Back in the late 70s, when I first encountered wizards of computers, I thought they were a clannish, cultish little lot, obsessed with details that most non-geeks don't care about - like punch cards, making sure you wrote a zero in the proper way with a strike through and the rest.
And 40 years later, the techie wizards have succeeded in what really was always their aim - subvert journalism and replace it with powerpointless slides and something called "search engine optimisation".
Yes - these days it doesn't matter whether your story is good - if you don't have the right metatags and the right "search engine optimisation", the entity called Google will not "google" your news and the publisher will be upset because there will not be enough "page views" to justify hacks already miserable pay.
I know a load of great journalists all across the world - almost without exception these "data gatherers" are being "encouraged" to obey rules made up by introverts in darkened rooms that spend most of their lives believing binary or hex is actually important.
It didn't matter so much in the halcyon days of web journalism, when it was the Wild West and a left-handed Billy-the-Khid could, with his six shooters, get away with murders. As in the Rogister and the STINquirer.
But now, in the 21st century, "search engine optimisation" is quite the self-interested thing for techies, who justify their hugely inflated rates on "delivering" page views and results.
It might be a little parochial of me, but aren't people still interested in what they always were in the past? Sex and money - provided food, water and shelter is there, of course.
In reality, these self interested techies have decided that as they rule the world of traffic lights, servers, web sites and commerce, they can subvert the last bastion against their wizardly ways - journalism.
I guess they wouldn't be that happy if instead we journalists decided to obey their wizardly ways, we exposed their lives in terms of money, sex, and shamanism.
The wizard techies, and Google is really the Great Beast 666 in this case, are doing what they've always done since the dawn of techiedom - making sure they've got jobs and are earning loads of money. And to hell with the rest of the world.
I can tell you this. Computer wizards have been arrogant forever. But ask yourself if Google will be remembered 100 years from now? A.N. Wilson will be. I doubt Linus Torvalds will. And all the publishers like Hearst and Murdoch will really really be dead bones.
Just my opinion.
Mike
Give us independent analysis tempered by experience and humour. Stir in a dollop of wit and talent and publish freely.
Keep up the good work Mike!
Whilst as you say Google have immense power over the mere mortals that are Journalists, it's also worth noting that they also have the power to make and break even the smartest of your Wizards with their Black Magic and shamanistic ways.
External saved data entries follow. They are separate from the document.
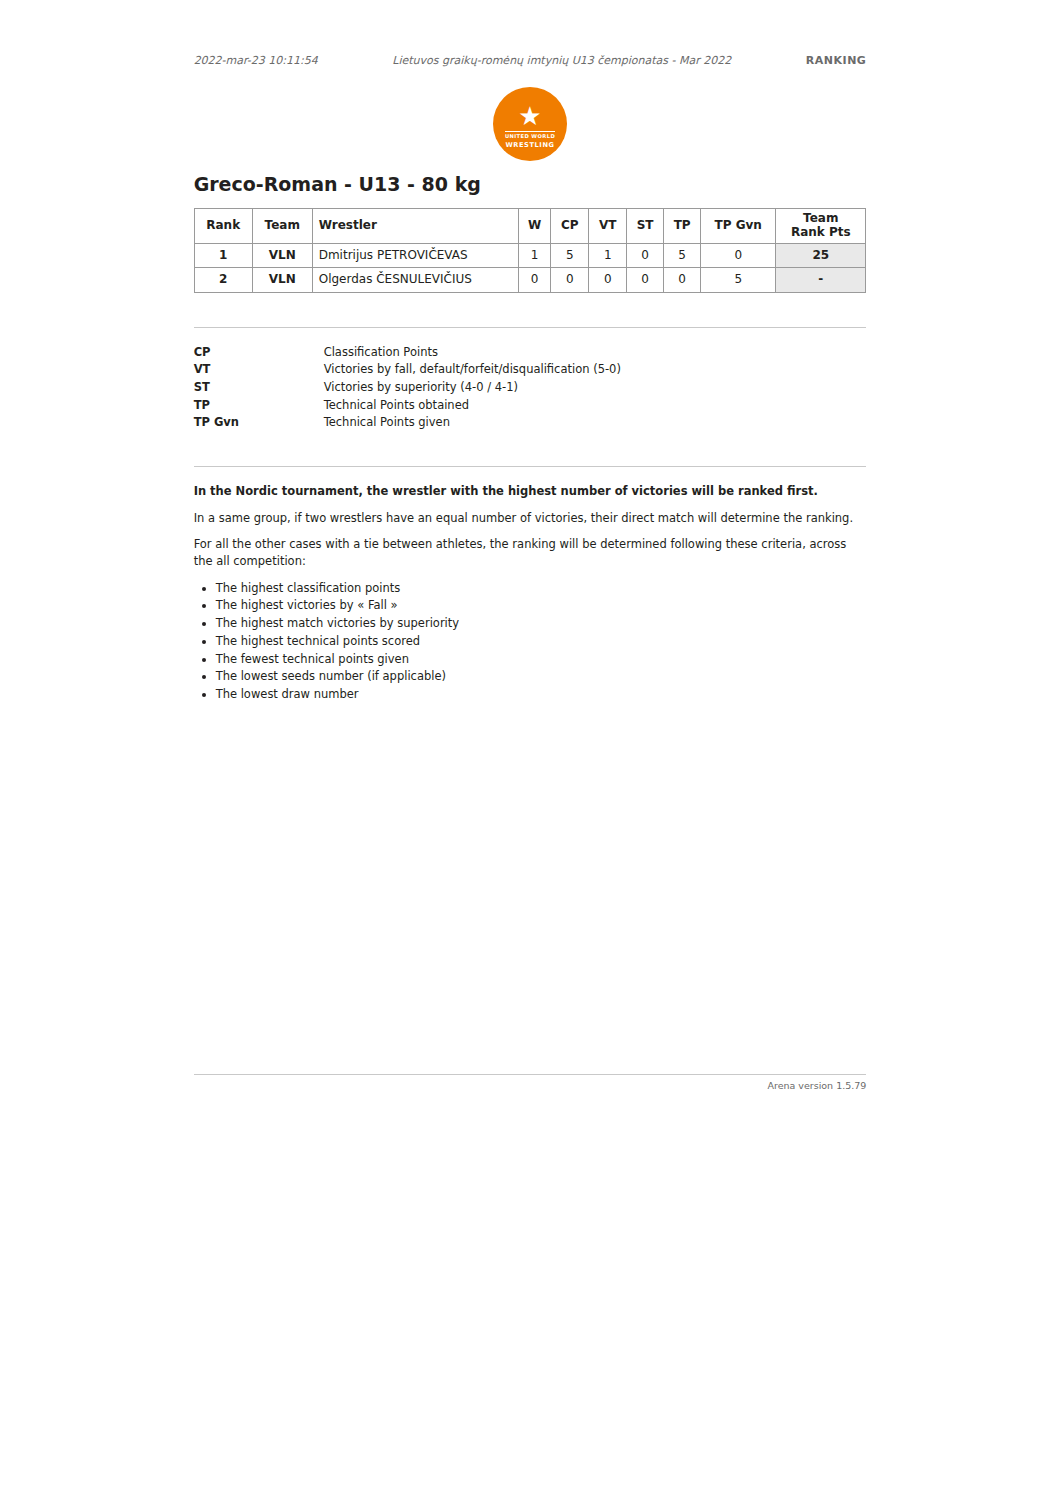2022-mar-23 10:11:54
Lietuvos graikų-romėnų imtynių U13 čempionatas - Mar 2022
RANKING
★
United World
Wrestling
Greco-Roman - U13 - 80 kg
| Rank | Team | Wrestler | W | CP | VT | ST | TP | TP Gvn | Team Rank Pts |
| --- | --- | --- | --- | --- | --- | --- | --- | --- | --- |
| 1 | VLN | Dmitrijus PETROVIČEVAS | 1 | 5 | 1 | 0 | 5 | 0 | 25 |
| 2 | VLN | Olgerdas ČESNULEVIČIUS | 0 | 0 | 0 | 0 | 0 | 5 | - |
| CP | Classification Points |
| VT | Victories by fall, default/forfeit/disqualification (5-0) |
| ST | Victories by superiority (4-0 / 4-1) |
| TP | Technical Points obtained |
| TP Gvn | Technical Points given |
In the Nordic tournament, the wrestler with the highest number of victories will be ranked first.
In a same group, if two wrestlers have an equal number of victories, their direct match will determine the ranking.
For all the other cases with a tie between athletes, the ranking will be determined following these criteria, across the all competition:
The highest classification points
The highest victories by « Fall »
The highest match victories by superiority
The highest technical points scored
The fewest technical points given
The lowest seeds number (if applicable)
The lowest draw number
Arena version 1.5.79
Techies suffer from Google equally as much as you and everyone else using and producing content for the Web.
Don't feel too hard done by, Google do have control of your life, but they also control ours. We're all on this Indiana Jones stylee Mine Cart into the depths of the Earth together.
Tickity Boo!
Phil.
My argument is that the use of technology has actually benefitted readers by making the selection criteria more objective, less ideologically based. Granted, Google can manipulate the rules of the game as they see fit, but, and here is an important but, in the modern world of global Internet connectivity, there are also options. Options that did not exist when you could only effectively read your local newspapers, or watch the few government-licensed television stations or listen to the few government-licensed radio stations in your area. You, as a Brit, should be cognizant of this more than us U.S. readers. The Media, in G.B. has been under tight government control for many years. (Auntie Beeb, anyone?)
My browser isn't stuck on Google. In fact, I very rarely access Google; there are other search engines, and other sources of information.
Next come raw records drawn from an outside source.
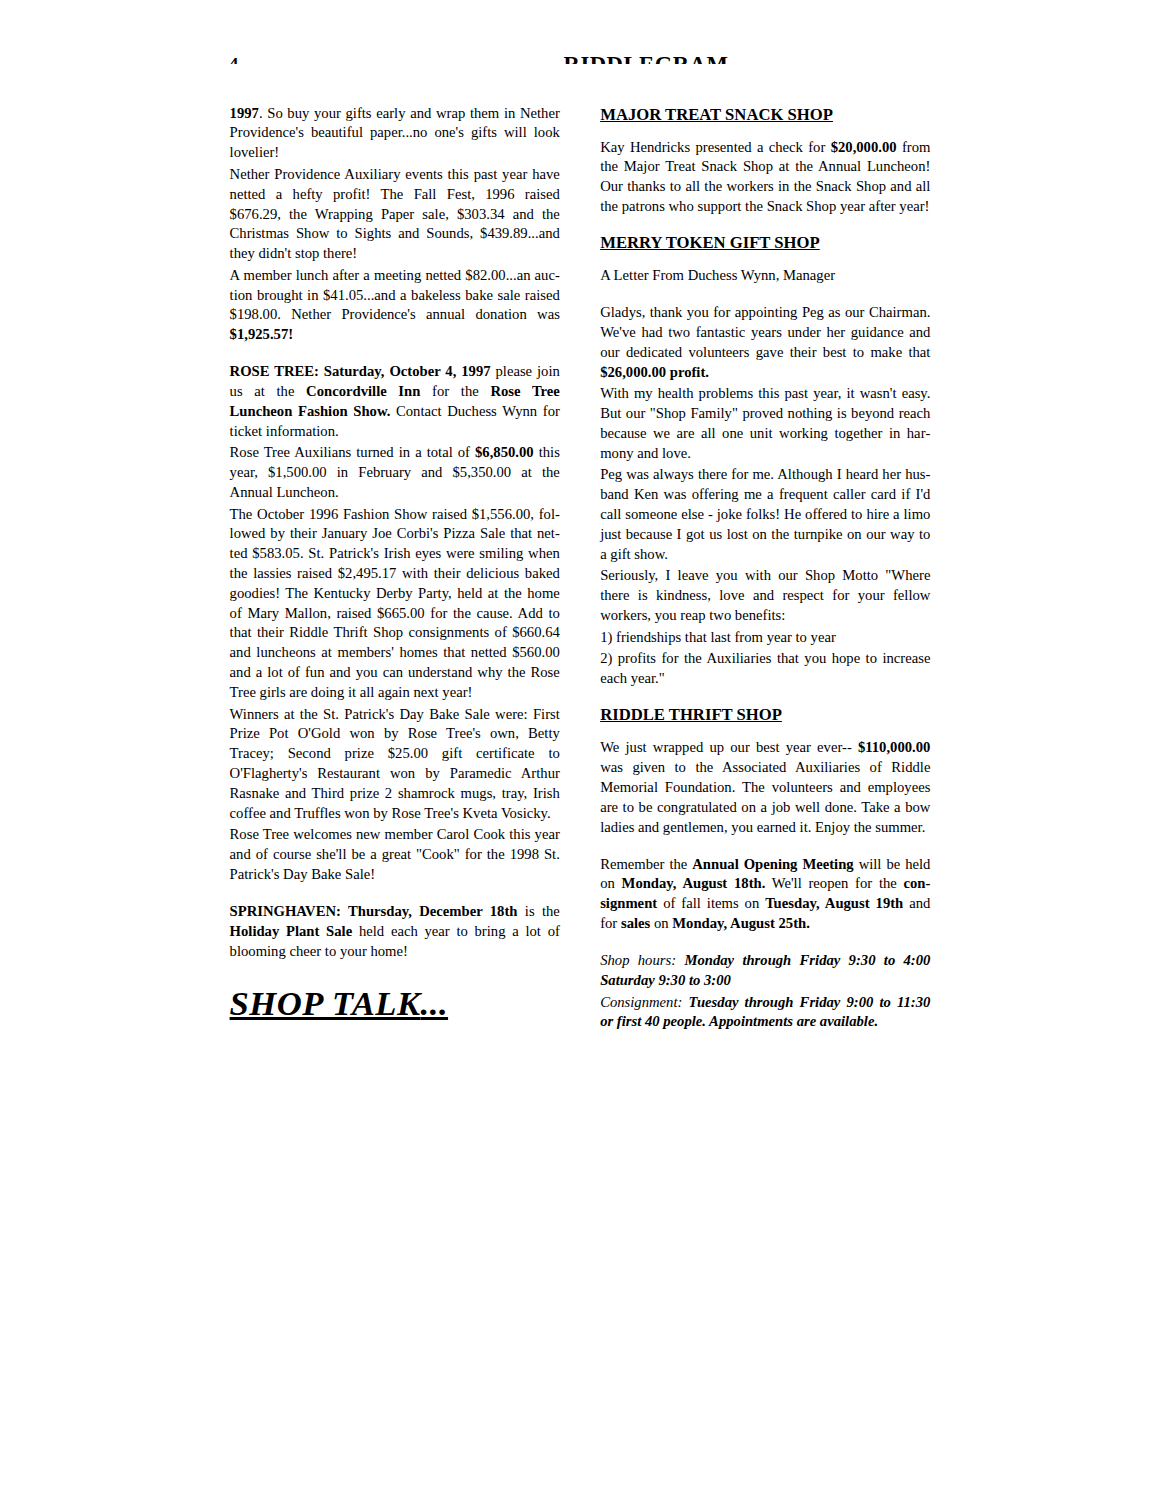4
RIDDLEGRAM
1997. So buy your gifts early and wrap them in Nether Providence's beautiful paper...no one's gifts will look lovelier!
Nether Providence Auxiliary events this past year have netted a hefty profit! The Fall Fest, 1996 raised $676.29, the Wrapping Paper sale, $303.34 and the Christmas Show to Sights and Sounds, $439.89...and they didn't stop there!
A member lunch after a meeting netted $82.00...an auction brought in $41.05...and a bakeless bake sale raised $198.00. Nether Providence's annual donation was $1,925.57!
ROSE TREE: Saturday, October 4, 1997 please join us at the Concordville Inn for the Rose Tree Luncheon Fashion Show. Contact Duchess Wynn for ticket information.
Rose Tree Auxilians turned in a total of $6,850.00 this year, $1,500.00 in February and $5,350.00 at the Annual Luncheon.
The October 1996 Fashion Show raised $1,556.00, followed by their January Joe Corbi's Pizza Sale that netted $583.05. St. Patrick's Irish eyes were smiling when the lassies raised $2,495.17 with their delicious baked goodies! The Kentucky Derby Party, held at the home of Mary Mallon, raised $665.00 for the cause. Add to that their Riddle Thrift Shop consignments of $660.64 and luncheons at members' homes that netted $560.00 and a lot of fun and you can understand why the Rose Tree girls are doing it all again next year!
Winners at the St. Patrick's Day Bake Sale were: First Prize Pot O'Gold won by Rose Tree's own, Betty Tracey; Second prize $25.00 gift certificate to O'Flagherty's Restaurant won by Paramedic Arthur Rasnake and Third prize 2 shamrock mugs, tray, Irish coffee and Truffles won by Rose Tree's Kveta Vosicky.
Rose Tree welcomes new member Carol Cook this year and of course she'll be a great "Cook" for the 1998 St. Patrick's Day Bake Sale!
SPRINGHAVEN: Thursday, December 18th is the Holiday Plant Sale held each year to bring a lot of blooming cheer to your home!
SHOP TALK...
MAJOR TREAT SNACK SHOP
Kay Hendricks presented a check for $20,000.00 from the Major Treat Snack Shop at the Annual Luncheon! Our thanks to all the workers in the Snack Shop and all the patrons who support the Snack Shop year after year!
MERRY TOKEN GIFT SHOP
A Letter From Duchess Wynn, Manager
Gladys, thank you for appointing Peg as our Chairman. We've had two fantastic years under her guidance and our dedicated volunteers gave their best to make that $26,000.00 profit.
With my health problems this past year, it wasn't easy. But our "Shop Family" proved nothing is beyond reach because we are all one unit working together in harmony and love.
Peg was always there for me. Although I heard her husband Ken was offering me a frequent caller card if I'd call someone else - joke folks! He offered to hire a limo just because I got us lost on the turnpike on our way to a gift show.
Seriously, I leave you with our Shop Motto "Where there is kindness, love and respect for your fellow workers, you reap two benefits:
1) friendships that last from year to year
2) profits for the Auxiliaries that you hope to increase each year."
RIDDLE THRIFT SHOP
We just wrapped up our best year ever-- $110,000.00 was given to the Associated Auxiliaries of Riddle Memorial Foundation. The volunteers and employees are to be congratulated on a job well done. Take a bow ladies and gentlemen, you earned it. Enjoy the summer.
Remember the Annual Opening Meeting will be held on Monday, August 18th. We'll reopen for the consignment of fall items on Tuesday, August 19th and for sales on Monday, August 25th.
Shop hours: Monday through Friday 9:30 to 4:00 Saturday 9:30 to 3:00
Consignment: Tuesday through Friday 9:00 to 11:30 or first 40 people. Appointments are available.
Methinks you are bemoaning the loss of control by those few editors who decided what people should read and how they should interpret it. If so, you are dangerously on the edge of leftist elitism, a typically fatal malady for a society.
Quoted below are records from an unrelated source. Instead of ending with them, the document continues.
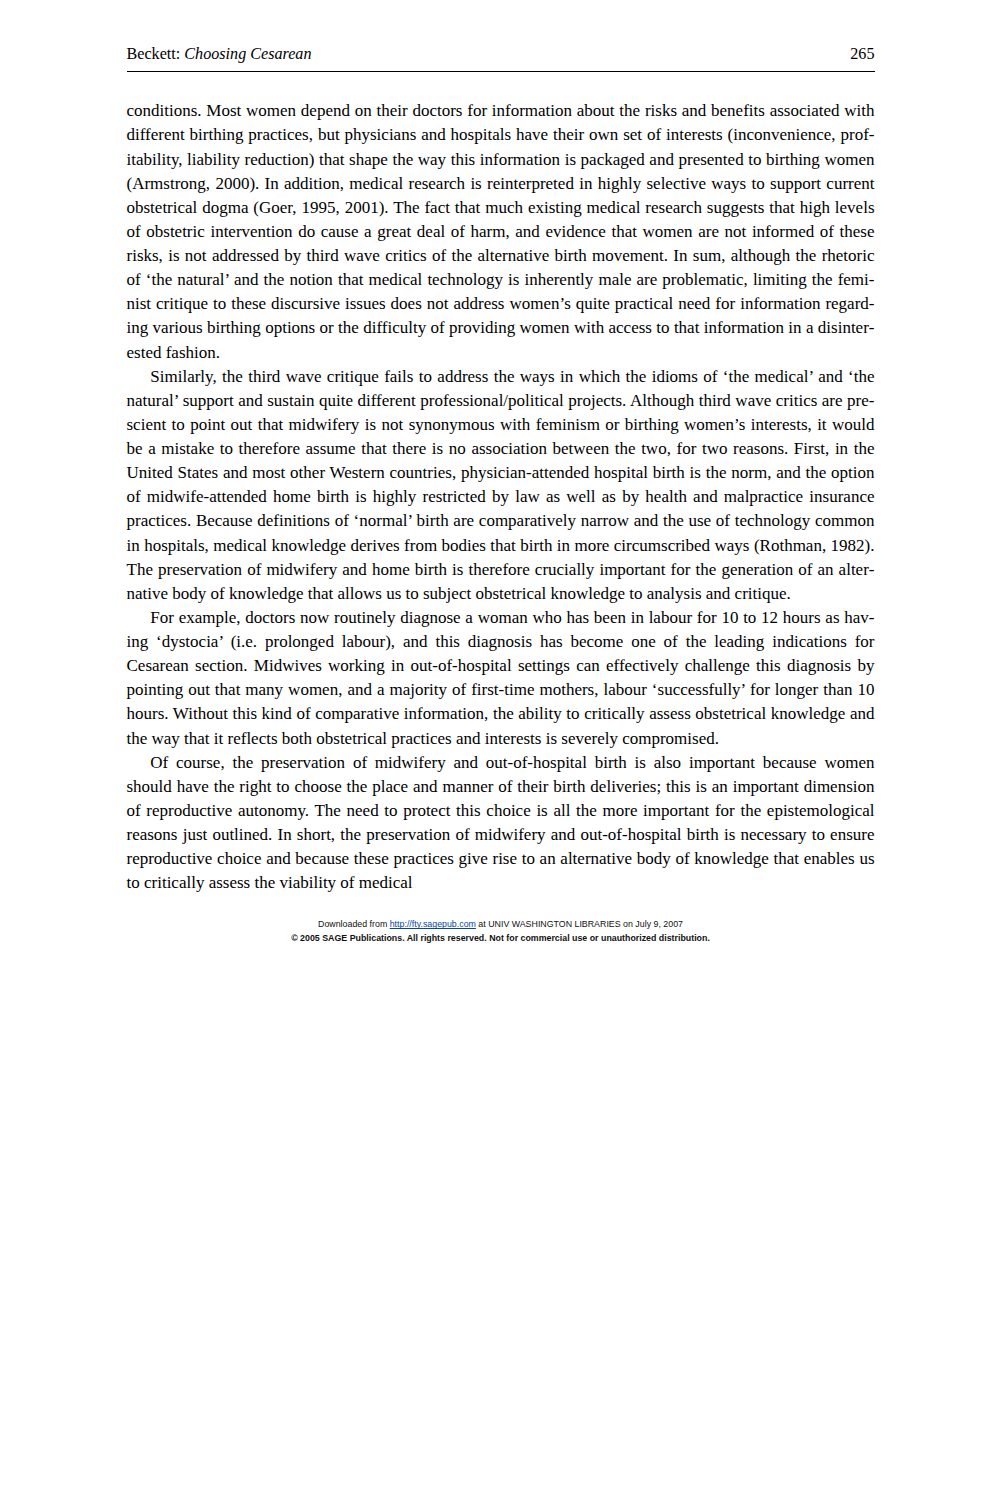Beckett: Choosing Cesarean 265
conditions. Most women depend on their doctors for information about the risks and benefits associated with different birthing practices, but physicians and hospitals have their own set of interests (inconvenience, profitability, liability reduction) that shape the way this information is packaged and presented to birthing women (Armstrong, 2000). In addition, medical research is reinterpreted in highly selective ways to support current obstetrical dogma (Goer, 1995, 2001). The fact that much existing medical research suggests that high levels of obstetric intervention do cause a great deal of harm, and evidence that women are not informed of these risks, is not addressed by third wave critics of the alternative birth movement. In sum, although the rhetoric of ‘the natural’ and the notion that medical technology is inherently male are problematic, limiting the feminist critique to these discursive issues does not address women’s quite practical need for information regarding various birthing options or the difficulty of providing women with access to that information in a disinterested fashion.
Similarly, the third wave critique fails to address the ways in which the idioms of ‘the medical’ and ‘the natural’ support and sustain quite different professional/political projects. Although third wave critics are prescient to point out that midwifery is not synonymous with feminism or birthing women’s interests, it would be a mistake to therefore assume that there is no association between the two, for two reasons. First, in the United States and most other Western countries, physician-attended hospital birth is the norm, and the option of midwife-attended home birth is highly restricted by law as well as by health and malpractice insurance practices. Because definitions of ‘normal’ birth are comparatively narrow and the use of technology common in hospitals, medical knowledge derives from bodies that birth in more circumscribed ways (Rothman, 1982). The preservation of midwifery and home birth is therefore crucially important for the generation of an alternative body of knowledge that allows us to subject obstetrical knowledge to analysis and critique.
For example, doctors now routinely diagnose a woman who has been in labour for 10 to 12 hours as having ‘dystocia’ (i.e. prolonged labour), and this diagnosis has become one of the leading indications for Cesarean section. Midwives working in out-of-hospital settings can effectively challenge this diagnosis by pointing out that many women, and a majority of first-time mothers, labour ‘successfully’ for longer than 10 hours. Without this kind of comparative information, the ability to critically assess obstetrical knowledge and the way that it reflects both obstetrical practices and interests is severely compromised.
Of course, the preservation of midwifery and out-of-hospital birth is also important because women should have the right to choose the place and manner of their birth deliveries; this is an important dimension of reproductive autonomy. The need to protect this choice is all the more important for the epistemological reasons just outlined. In short, the preservation of midwifery and out-of-hospital birth is necessary to ensure reproductive choice and because these practices give rise to an alternative body of knowledge that enables us to critically assess the viability of medical
Downloaded from http://fty.sagepub.com at UNIV WASHINGTON LIBRARIES on July 9, 2007
© 2005 SAGE Publications. All rights reserved. Not for commercial use or unauthorized distribution.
(Please excuse me for my impertenence, I'm currently eyeballs deep in Simon Sebag Montefiore's "Court of the Red Czar". Like all good paranoids everywhere, I am perceiving similarities between the terrors of that time and current.)
But the googlie news algorithm only selects the articles it posts, it doesn't write them. That task is still relegated to crazy humans.
And not knowing the algorithm theoretically gives more people a chance of being selected and published. Unless programmed so, computers don't have favorites. And if they are programmed so, it's no different from a human editor.
'Tis but a rhetorical issue for me anyway, like I said, I get my information from sources other than googlie. There's this tech site of which I'm particularly fond... What was the name of that site? Technology Eyeballs, or something like that...Run by a elderly, somewhat cranky, but generally genteel real journalist.
Surprised, too, that you can't even lay some sincere observations of the landscape down without some people getting all bent out of shape over it.
You & I & others we talk to regularly have been at it 40+ years, too, since we left school, and every time we write something that is clearly the truth, there are always people who were not born yet when it was happening who want to tell you how it was there where you were and when it was happening, cuz you clearly somehow don't know yourself, and they're certain of that.
And you know what I mean, even if they don't.
Apparently there was a goddess of beer http://www.alabev.com/history.htm
Can't say I'm surprised. I have one now so have calmed down.
m
Yes, there is that aspect of humanity; small groups constantly interacting, reinforcing their own self-importance, amplifying their personal perspectives into some form of universal "truth".
What arrogant impertinence, claiming you "write something that is clearly the truth". It is not for you to decide the truth, but for history. THAT is my main beef about "journalists"; their conceit and self-aggrandizement, their eternal pronouncements that they, and only they, are the recorders of the "truth". What total malarkey. Without proper self-criticism, either individually or within the small group, the "truth" almost always diverges from historical truth.
The Bolsheviks were convinced they knew the "truth". Their blind ideological fanaticism led to the murder of millions as they forced their "truth" down other people's throats.
As you so conceited, so vainglorious, that you claim the same level of knowledge of the "truth"?
I've been around just as long as you, cobber, but because I'm an engineer and have to deal with reality, I cannot lose myself in my own fantasies. Reality can be such a complete bitch sometimes.
By definition opinions are subjective.
Selling SEO is like trying to sell non-conductive linings for chocolate teapots. My very subjective opinion.